Assigned task => State how many lines in the items below contain the string "from". Give only the number.

Supplied records =>
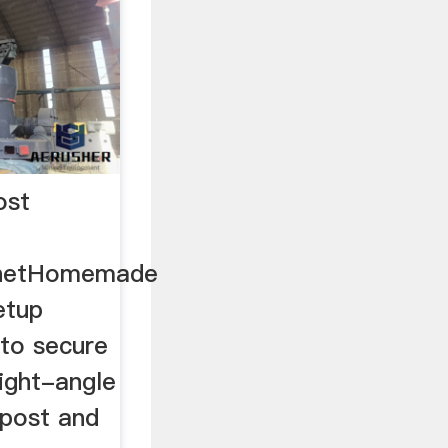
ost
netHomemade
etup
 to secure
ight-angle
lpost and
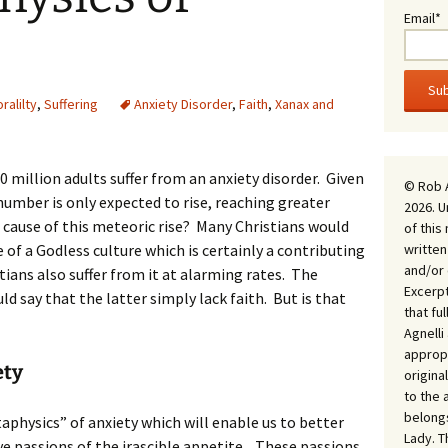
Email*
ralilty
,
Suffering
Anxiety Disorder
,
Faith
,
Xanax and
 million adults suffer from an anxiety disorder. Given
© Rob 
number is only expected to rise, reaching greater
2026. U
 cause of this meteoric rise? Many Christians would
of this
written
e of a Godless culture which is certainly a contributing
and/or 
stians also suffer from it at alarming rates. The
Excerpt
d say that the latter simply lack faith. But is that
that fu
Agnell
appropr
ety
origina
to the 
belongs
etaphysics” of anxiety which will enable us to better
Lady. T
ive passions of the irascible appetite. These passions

...

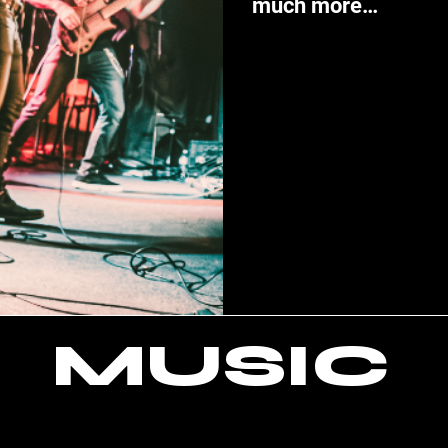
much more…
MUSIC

* * *

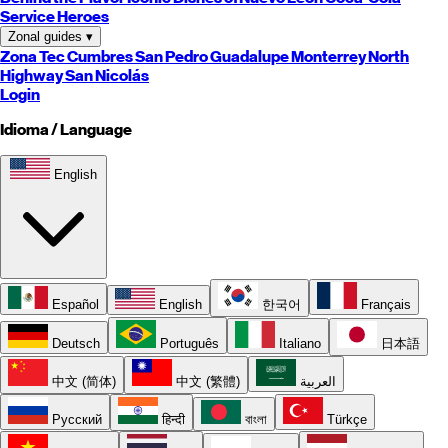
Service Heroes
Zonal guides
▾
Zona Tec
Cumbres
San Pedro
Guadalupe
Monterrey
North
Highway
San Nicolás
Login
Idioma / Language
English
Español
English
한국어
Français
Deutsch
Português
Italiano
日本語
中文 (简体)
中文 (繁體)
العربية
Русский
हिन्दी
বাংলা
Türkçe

Completed task => 2